-------- SELECTED PASSAGE --------

We may have limited legal recourse under PRC laws if disputes arise under our contracts with third parties.

 

The Chinese government has enacted laws and regulations dealing with matters such as corporate organization and governance, foreign investment, commerce, taxation and trade. However, their experience in implementing, interpreting and enforcing these laws and regulations is limited, and our ability to enforce commercial claims or to resolve commercial disputes is unpredictable. If our new business ventures are unsuccessful, or other adverse circumstances arise from these transactions, we face the risk that the parties to these ventures may seek ways to terminate the transactions, or, may hinder or prevent us from accessing important information regarding the financial and business operations of these acquired companies. The resolution of these matters may be subject to the exercise of considerable discretion by agencies of the Chinese government, and forces unrelated to the legal merits of a particular matter or dispute may influence their determination. Any rights we may have to specific performance, or to seek an injunction under PRC law, in either of these cases, are severely limited, and without a means of recourse by virtue of the Chinese legal system, we may be unable to prevent these situations from occurring. The occurrence of any such events could have a material adverse effect on our business, financial condition and results of operations.

 

Failure to comply with the U.S. foreign corrupt practices act and Chinese anti-corruption laws could subject us to penalties and other adverse consequences.

 

Our executive officers, employees and other agents are subject to anti-corruption and anti-bribery laws including China’s anti-corruption laws and the U.S. Foreign Corrupt Practices Act, or the FCPA, which generally prohibits United States companies from engaging in bribery or other prohibited payments to foreign officials for the purpose of obtaining or retaining business. In addition, we are required to maintain records that accurately and fairly represent our transactions and have an adequate system of internal accounting controls. Foreign companies, including some that may compete with us, are not subject to these prohibitions, and therefore may have a competitive advantage over us. The PRC also strictly prohibits bribery of government officials. However, corruption, extortion, bribery, pay-offs, theft and other fraudulent practices occur from time-to-time in the PRC.

 

While we intend to implement measures to ensure compliance with the FCPA and China’s anti-corruption laws by all individuals involved with our company, our employees or other agents may engage in such conduct for which we might be held responsible. If our employees or other agents are found to have engaged in practices that violate either U.S or PRC laws, we could suffer severe penalties and other consequences that may have a material adverse effect on our business, financial condition and results of operations. In addition, our brand and reputation, our sales activities or our stock price could be adversely affected if we become the target of any negative publicity as a result of actions taken by our employees or other agents.

 

The Chinese government exerts substantial influence over the manner in which we must conduct our business activities.

 

China has only permitted provincial and local economic autonomy and private economic activities the last three decades, and, as a result, we are dependent on our relationship with the local government in the province in which we operate our business. The Chinese government has exercised and continues to exercise substantial control over virtually every sector of the Chinese economy through regulation and state ownership. Our ability to operate in China may be harmed by changes in its laws and regulations, including those relating to taxation, environmental regulations, land use rights, property and other matters. We believe that our operations in China are in material compliance with all applicable legal and regulatory requirements. However, the central or local governments of these jurisdictions may impose new, stricter regulations or interpretations of existing regulations that would require additional expenditures and efforts on our part to ensure our compliance with such regulations or interpretations. Accordingly, government actions in the future, including any decision not to continue to support recent economic reforms and to return to a more centrally planned economy or regional or local variations in the implementation of economic policies, could have a significant effect on economic conditions in China or particular regions thereof, and could require us to divest ourselves of any interest we then hold in Chinese properties.

-------- ENTRIES PROVIDED --------

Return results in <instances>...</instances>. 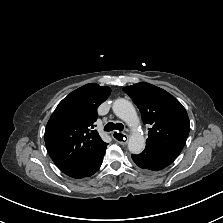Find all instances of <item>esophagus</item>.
<instances>
[{
	"label": "esophagus",
	"mask_w": 223,
	"mask_h": 223,
	"mask_svg": "<svg viewBox=\"0 0 223 223\" xmlns=\"http://www.w3.org/2000/svg\"><path fill=\"white\" fill-rule=\"evenodd\" d=\"M112 138L120 144H126L128 142V134L119 131L112 132Z\"/></svg>",
	"instance_id": "esophagus-1"
}]
</instances>
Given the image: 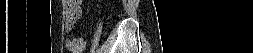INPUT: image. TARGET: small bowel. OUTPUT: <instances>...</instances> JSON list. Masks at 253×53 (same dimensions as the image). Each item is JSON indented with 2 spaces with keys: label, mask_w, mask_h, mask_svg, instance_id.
Wrapping results in <instances>:
<instances>
[{
  "label": "small bowel",
  "mask_w": 253,
  "mask_h": 53,
  "mask_svg": "<svg viewBox=\"0 0 253 53\" xmlns=\"http://www.w3.org/2000/svg\"><path fill=\"white\" fill-rule=\"evenodd\" d=\"M73 24L68 20L65 22V30L67 33L73 31ZM66 48L73 53H81L85 48V41L83 38L72 37L66 41Z\"/></svg>",
  "instance_id": "c3829d8e"
}]
</instances>
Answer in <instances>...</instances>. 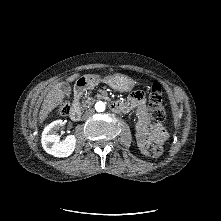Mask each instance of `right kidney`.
Wrapping results in <instances>:
<instances>
[{"label": "right kidney", "instance_id": "right-kidney-1", "mask_svg": "<svg viewBox=\"0 0 221 221\" xmlns=\"http://www.w3.org/2000/svg\"><path fill=\"white\" fill-rule=\"evenodd\" d=\"M63 126L62 120H56L50 123L42 133V147L48 153L55 157H68L70 156L76 145V138L74 135L67 136L64 140L60 141L58 135L59 129Z\"/></svg>", "mask_w": 221, "mask_h": 221}]
</instances>
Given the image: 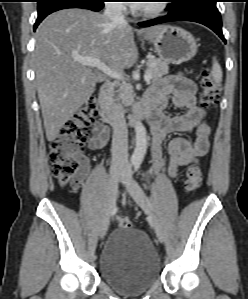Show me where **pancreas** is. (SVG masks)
I'll use <instances>...</instances> for the list:
<instances>
[{
  "label": "pancreas",
  "instance_id": "cf45deb5",
  "mask_svg": "<svg viewBox=\"0 0 248 299\" xmlns=\"http://www.w3.org/2000/svg\"><path fill=\"white\" fill-rule=\"evenodd\" d=\"M147 66L148 67L146 69V72H149L151 74V79L160 78L163 75L168 74L169 72L168 64L158 58L150 57L147 60ZM119 91V96L122 100V103L125 106L132 105L134 102L132 86L125 83L121 84Z\"/></svg>",
  "mask_w": 248,
  "mask_h": 299
}]
</instances>
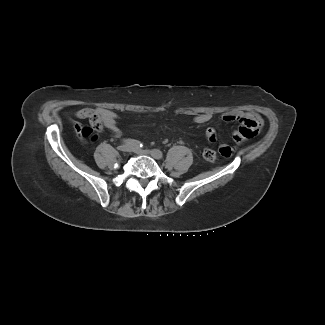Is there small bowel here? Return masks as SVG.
I'll return each mask as SVG.
<instances>
[{
    "mask_svg": "<svg viewBox=\"0 0 325 325\" xmlns=\"http://www.w3.org/2000/svg\"><path fill=\"white\" fill-rule=\"evenodd\" d=\"M78 119L87 120L89 125H75V129L80 136L88 137L90 131L100 132L107 129L115 137H121L122 133L117 124V114L107 108H83L76 114ZM211 120L209 113H200L194 117L197 124H206ZM222 120L229 124H234L231 131L232 140L236 145H241L245 141L253 138L259 132L261 127L260 120L256 114L252 112H227L222 115ZM207 142L213 144L217 141V133L215 129L208 128L205 131ZM219 151L223 157H230L233 154V148L227 144H221Z\"/></svg>",
    "mask_w": 325,
    "mask_h": 325,
    "instance_id": "1",
    "label": "small bowel"
}]
</instances>
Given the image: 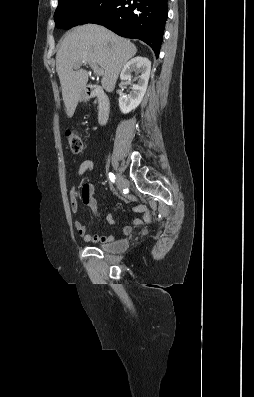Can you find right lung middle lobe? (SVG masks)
I'll use <instances>...</instances> for the list:
<instances>
[{
  "label": "right lung middle lobe",
  "mask_w": 254,
  "mask_h": 397,
  "mask_svg": "<svg viewBox=\"0 0 254 397\" xmlns=\"http://www.w3.org/2000/svg\"><path fill=\"white\" fill-rule=\"evenodd\" d=\"M54 14L57 28L70 29L103 14L114 0H58Z\"/></svg>",
  "instance_id": "dd1d6c3e"
}]
</instances>
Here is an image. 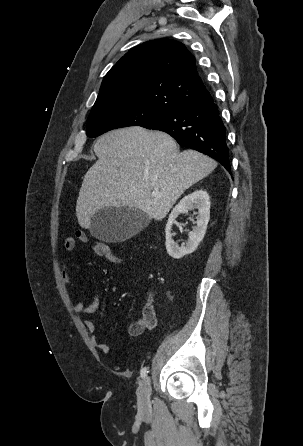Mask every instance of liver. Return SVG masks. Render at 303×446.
<instances>
[{
	"mask_svg": "<svg viewBox=\"0 0 303 446\" xmlns=\"http://www.w3.org/2000/svg\"><path fill=\"white\" fill-rule=\"evenodd\" d=\"M94 152L98 160L85 174L76 203L78 223L86 229L98 210L109 207L135 208L162 220L186 189L217 166L197 151L179 153L166 133L139 126L102 135Z\"/></svg>",
	"mask_w": 303,
	"mask_h": 446,
	"instance_id": "1",
	"label": "liver"
}]
</instances>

--------

» SET OF TASKS:
• A. According to the passage on business risks in China, what does the U.S. Foreign Corrupt Practices Act generally prohibit United States companies from doing?
• B. Continue the passage on business risks in China from the end of its final sentence.

» OUTPUTS BY TASK:
• A. It prohibits them from engaging in bribery or other prohibited payments to foreign officials for the purpose of obtaining or retaining business.

• B.
 

 S-18 

 

 

Uncertainties with respect to the governing regulations could have a material and adverse effect on us.

 

There are substantial uncertainties regarding the interpretation and application of the laws and regulations in the greater China area, including, but not limited to, the laws and regulations governing our business and our ownership of the equity interests in our PRC subsidiaries. PRC laws and regulations are frequently subject to change due to rapid economic and social development and many of them were newly enacted within the last 10 years. The effectiveness of newly enacted laws, regulations or amendments may be delayed, resulting in detrimental reliance by foreign investors. New laws and regulations that affect existing and proposed future businesses may also be applied retroactively.

 

The PRC government has broad discretion in dealing with violations of laws and regulations, including levying fines, revoking business permits and other licenses and requiring actions necessary for compliance. In particular, licenses and permits issued or granted to the PRC subsidiary by relevant governmental bodies may be revoked at a later time by higher regulatory bodies. We cannot predict the effect of the interpretation of existing or new PRC laws or regulations on our businesses. We cannot assure you that our current ownership and operating structure would not be found to be in violation of any current or future PRC laws or regulations. As a result, we may be subject to sanctions, including fines, and could be required to restructure our operations or cease to provide certain services. In addition, any litigation in China may be protracted and result in substantial costs and diversion of resources and management attention. Any of these or similar actions could significantly disrupt our business operations or restrict us from conducting a substantial portion of our business operations, which could materially and adversely affect our business, financial condition and results of operations.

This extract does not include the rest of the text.